Another highlight: Patrick’s piece about how Atlus is making four cuts in a game that’d otherwise be rated Adults Only, as well as this relatively unassuming piece about why he’s not into the new Overlord game. I bring both up in light of an internal discussion several of our writers had this week about online outrage and outrage about online outrage. You know how it goes. Some people will get angry about something; others will get angry about the anger; everyone’s miserable. Sometimes I feel one of those sides is in the right and that the other is being ridiculous, but I also see many instances where it’s easy to empathize with either side, easy to see why some people might be legit upset about something while others might legit not see much merit in the complaints.

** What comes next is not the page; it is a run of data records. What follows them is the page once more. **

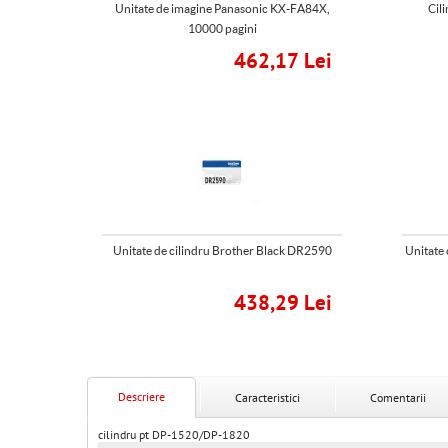
Unitate de imagine Panasonic KX-FA84X,
Cil
10000 pagini
462,17 Lei
Unitate de cilindru Brother Black DR2590
Unitate
438,29 Lei
Descriere
Caracteristici
Comentarii
cilindru pt DP-1520/DP-1820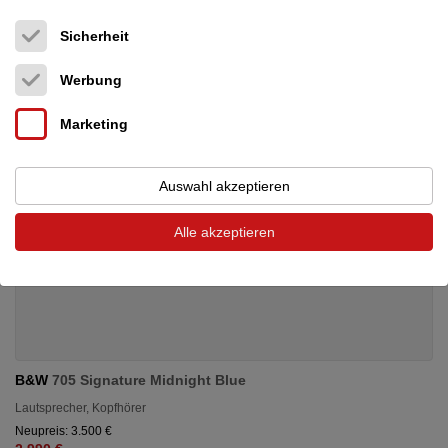
Sicherheit
Werbung
Marketing
Auswahl akzeptieren
Alle akzeptieren
B&W
705 Signature Midnight Blue
Lautsprecher, Kopfhörer
Neupreis: 3.500 €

Since the existence multiple, valid points of view is always possible, I always favor a cool-headed approach to tricky topics. At times that may mean I’m slow to outrage, but I think we all benefit when we can resist our reflex reactions and listen and think more. That’s why I was proud of writing this piece last summer about how tricky diversity issues are in games and why I was a big fan of Patricia’s unexpected exploration of the censorship of sex games on Steam. (I’m also a fan of passionate, strong argument, mind you.)


That Atlus piece from Patrick gives the game creators a chance to explain a controversial decision. The Overlord piece balances a reaction that many had—myself included—with a defense from one of the people working on the game. The articles are better for that cool-headed approach.

Got thoughts about what we published last week or about stories you’d like to see on the site? Let me know.


P.S. I had no idea about General Veers and Game of Thrones! How did I not notice that???